=== Section Start ===
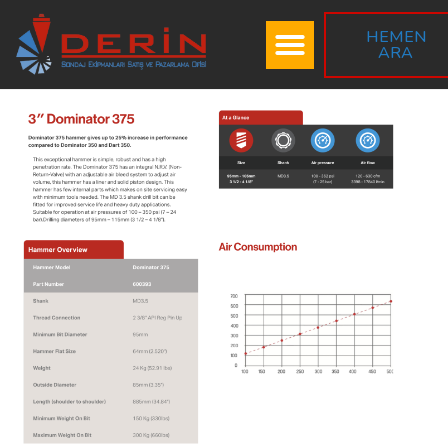
HEMEN
ARA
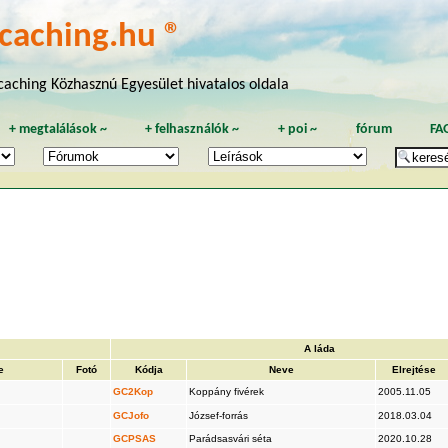
caching.hu ®
aching Közhasznú Egyesület hivatalos oldala
+
megtalálások
~
+
felhasználók
~
+
poi
~
fórum
FA
A láda
e
Fotó
Kódja
Neve
Elrejtése
GC2Kop
Koppány fivérek
2005.11.05
GCJofo
József-forrás
2018.03.04
GCPSAS
Parádsasvári séta
2020.10.28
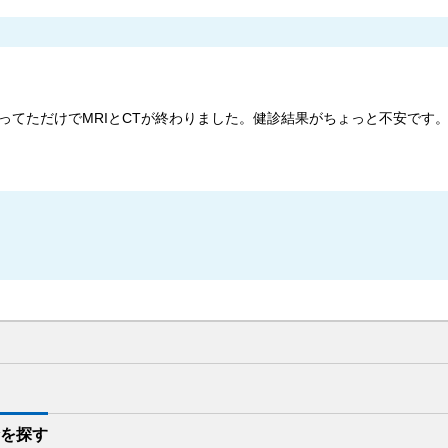
ってただけでMRIとCTが終わりました。健診結果がちょっと不安です
診を
探す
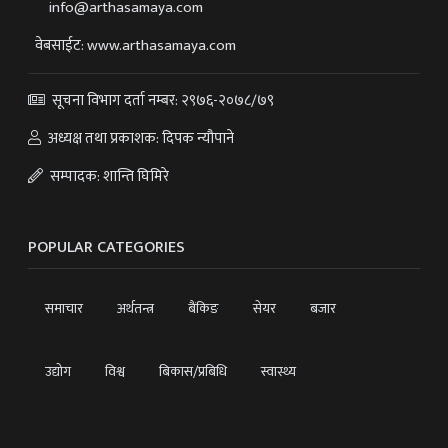
info@arthasamaya.com
वेबसाईट: www.arthasamaya.com
सूचना विभाग दर्ता नम्बर: २९७६-२०७८/७९
अध्यक्ष तथा प्रकाशक: दिपक न्यौपाने
सम्पादक: शान्ति घिमिरे
POPULAR CATEGORIES
समाचार
अर्थतन्त्र
बैंकिङ
सेयर
बजार
उद्योग
विश्व
बिकास/प्रबिधि
स्वास्थ्य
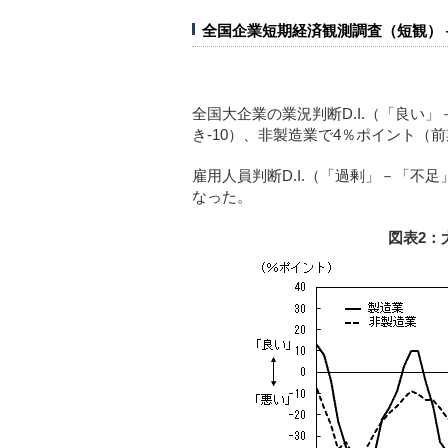
全国企業短期経済観測調査（短観） 
全国大企業の業況判断D.I.（「良い」
き-10）、非製造業で4％ポイント（
雇用人員判断D.I.（「過剰」－「不
なった。
図表2：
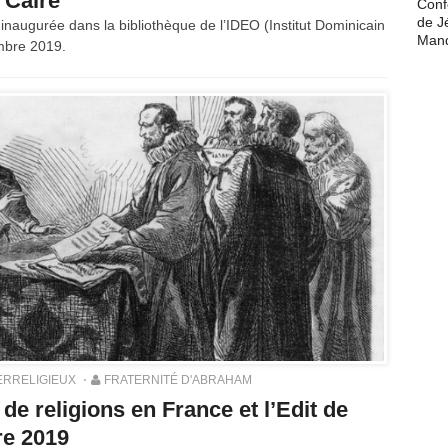
 Caire
Conf
de J
inaugurée dans la bibliothèque de l’IDEO (Institut Dominicain
Man
embre 2019.
ERRELIGIEUX
FRATERNITÉ D'ABRAHAM
e religions en France et l’Edit de
re 2019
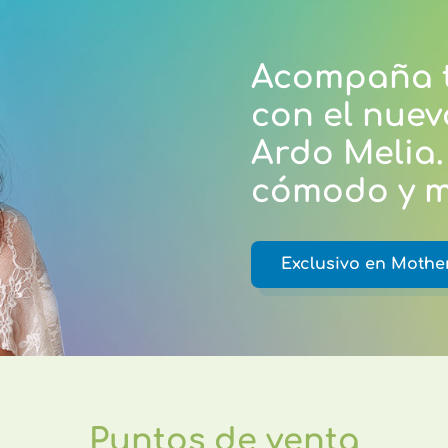
Acompaña t
con el nuev
Ardo Melia
cómodo y m
Exclusivo en Mothe
Puntos de venta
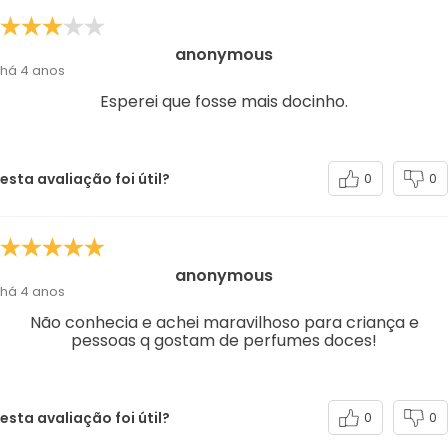
anonymous
há 4 anos
Esperei que fosse mais docinho.
esta avaliação foi útil?
0
0
anonymous
há 4 anos
Não conhecia e achei maravilhoso para criança e
pessoas q gostam de perfumes doces!
esta avaliação foi útil?
0
0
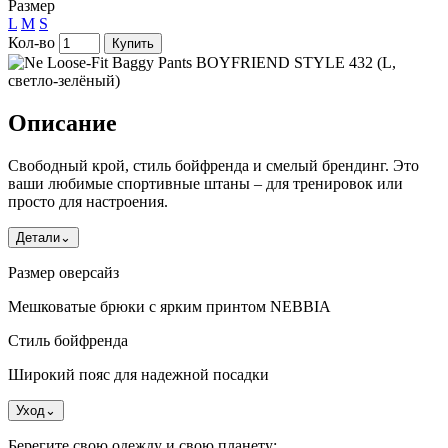
Размер
L
M
S
Кол-во
Купить
Описание
Свободный крой, стиль бойфренда и смелый брендинг. Это
ваши любимые спортивные штаны – для тренировок или
просто для настроения.
Детали
⌄
Размер оверсайз
Мешковатые брюки с ярким принтом NEBBIA
Стиль бойфренда
Широкий пояс для надежной посадки
Уход
⌄
Берегите свою одежду и свою планету:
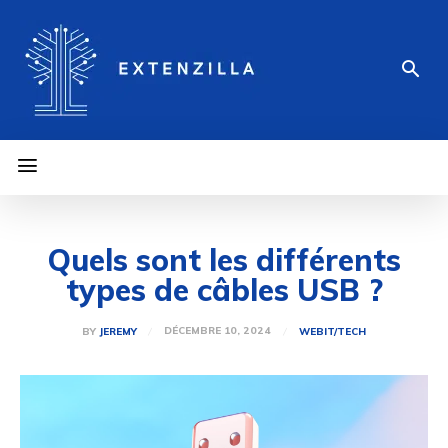
Quels sont les différents
types de câbles USB ?
DÉCEMBRE 10, 2024
BY
JEREMY
WEB
IT/TECH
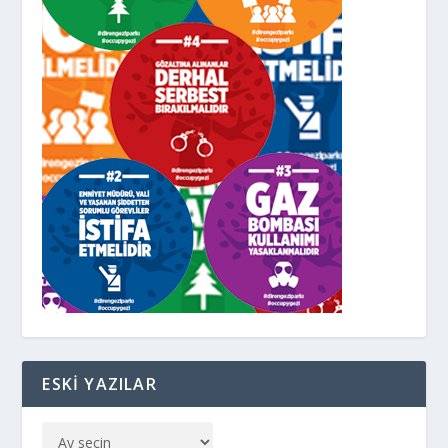
ESKI YAZILAR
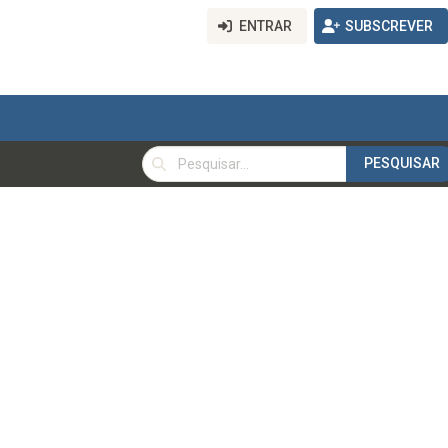
ENTRAR
SUBSCREVER
PESQUISAR
PESQUISAR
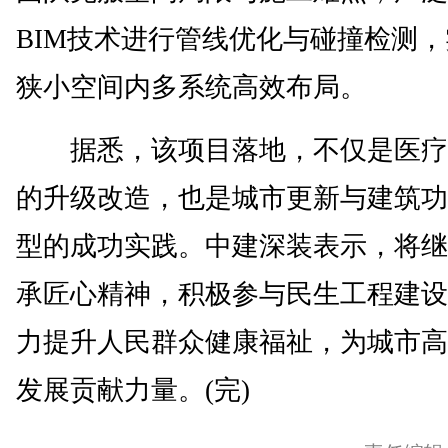
BIM技术进行管线优化与碰撞检测
狭小空间内多系统高效布局。
据悉，该项目落地，不仅是医疗
的升级改造，也是城市更新与建筑功
型的成功实践。中建深装表示，将继
承匠心精神，积极参与民生工程建设
力提升人民群众健康福祉，为城市高
发展贡献力量。(完)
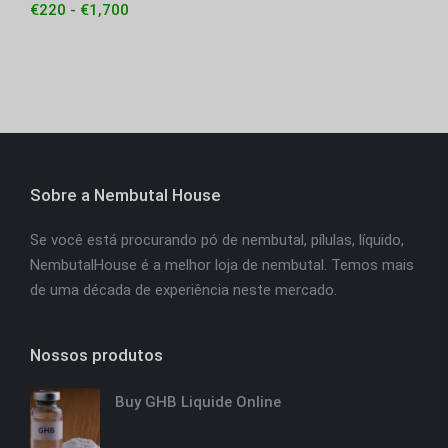
€
220
-
€
1,700
Sobre a Nembutal House
Se você está procurando pó de nembutal, pílulas, líquido,
NembutalHouse é a melhor loja de nembutal. Temos mais
de uma década de experiência neste mercado.
Nossos produtos
Buy GHB Liquide Online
=== Section End ===
* EXERCISE DETAILS: Give again, word for word, every line from the top of the data above to the line holding "Берегите свою одежду", inclusive, with the pictures left out.

* OUTPUT FOR THIS EXERCISE:
HEMEN
ARA
caching.hu ®
aching Közhasznú Egyesület hivatalos oldala
+
megtalálások
~
+
felhasználók
~
+
poi
~
fórum
FA
A láda
e
Fotó
Kódja
Neve
Elrejtése
GC2Kop
Koppány fivérek
2005.11.05
GCJofo
József-forrás
2018.03.04
GCPSAS
Parádsasvári séta
2020.10.28
ってただけでMRIとCTが終わりました。健診結果がちょっと不安です
診を
探す
info@arthasamaya.com
वेबसाईट: www.arthasamaya.com
सूचना विभाग दर्ता नम्बर: २९७६-२०७८/७९
अध्यक्ष तथा प्रकाशक: दिपक न्यौपाने
सम्पादक: शान्ति घिमिरे
POPULAR CATEGORIES
समाचार
अर्थतन्त्र
बैंकिङ
सेयर
बजार
उद्योग
विश्व
बिकास/प्रबिधि
स्वास्थ्य
全国企業短期経済観測調査（短観） 
全国大企業の業況判断D.I.（「良い」
き-10）、非製造業で4％ポイント（
雇用人員判断D.I.（「過剰」－「不
なった。
図表2：
 Caire
Conf
de J
inaugurée dans la bibliothèque de l’IDEO (Institut Dominicain
Man
embre 2019.
ERRELIGIEUX
FRATERNITÉ D'ABRAHAM
e religions en France et l’Edit de
re 2019
Acompaña t
con el nuev
Ardo Melia
cómodo y m
Exclusivo en Mothe
Puntos de venta
anonymous
há 4 anos
Esperei que fosse mais docinho.
esta avaliação foi útil?
0
0
anonymous
há 4 anos
Não conhecia e achei maravilhoso para criança e
pessoas q gostam de perfumes doces!
esta avaliação foi útil?
0
0
Размер
L
M
S
Кол-во
Купить
Описание
Свободный крой, стиль бойфренда и смелый брендинг. Это
ваши любимые спортивные штаны – для тренировок или
просто для настроения.
Детали
⌄
Размер оверсайз
Мешковатые брюки с ярким принтом NEBBIA
Стиль бойфренда
Широкий пояс для надежной посадки
Уход
⌄
Берегите свою одежду и свою планету:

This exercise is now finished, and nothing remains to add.